Passage for review Block Start

After retiring from the NFL, Webster worked in sales and public relations for Nabisco until the early 1990s. Webster also worked in public relations for the Dinah Shore Golf Classic, appearing with former athletes and celebrities such as Joe DiMaggio, Willie Mays, Charley Conerley, Frank Gifford, Bob Hope, and President Gerald R. Ford. Webster served as a color commentator for the New York Giants radio broadcasts in the 1960s.

On January 27, 1977, at Toots Shor's funeral, Webster served as an honorary pallbearer along with Pete Rozelle, Art Rooney, Bowie Kuhn, Frank Gifford, Walter Cronkite and Howard Cosell.

Passage for review Block End

__What you need to do__
[A] Answer these questions using the passage about Webster:
(i) Which company employed Webster in sales and public relations until the early 1990s?
(ii) Whose radio broadcasts did Webster work on as a color commentator in the 1960s?
(iii) At whose funeral was Webster an honorary pallbearer on January 27, 1977?
[B] Reproduce the passage about Webster from the words "After retiring from" up to and including the words "in the 1960s.".
Rely only on the passage about Webster, not on the material, for the first two tasks.

Data section Block Start

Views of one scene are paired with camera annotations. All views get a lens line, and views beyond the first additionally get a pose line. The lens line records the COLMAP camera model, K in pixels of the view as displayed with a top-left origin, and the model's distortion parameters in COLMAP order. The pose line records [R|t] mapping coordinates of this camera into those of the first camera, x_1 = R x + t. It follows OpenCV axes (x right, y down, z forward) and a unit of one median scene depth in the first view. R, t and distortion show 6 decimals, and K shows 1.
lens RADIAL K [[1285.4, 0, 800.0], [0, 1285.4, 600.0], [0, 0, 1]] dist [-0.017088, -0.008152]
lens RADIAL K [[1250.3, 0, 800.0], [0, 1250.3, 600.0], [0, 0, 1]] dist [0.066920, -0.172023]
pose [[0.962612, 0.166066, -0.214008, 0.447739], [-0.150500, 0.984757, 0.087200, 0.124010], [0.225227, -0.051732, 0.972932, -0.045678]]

Data section Block End

__Set of answers__
[A]
(i) Nabisco
(ii) The New York Giants
(iii) Toots Shor's

[B]
After retiring from the NFL, Webster worked in sales and public relations for Nabisco until the early 1990s. Webster also worked in public relations for the Dinah Shore Golf Classic, appearing with former athletes and celebrities such as Joe DiMaggio, Willie Mays, Charley Conerley, Frank Gifford, Bob Hope, and President Gerald R. Ford. Webster served as a color commentator for the New York Giants radio broadcasts in the 1960s.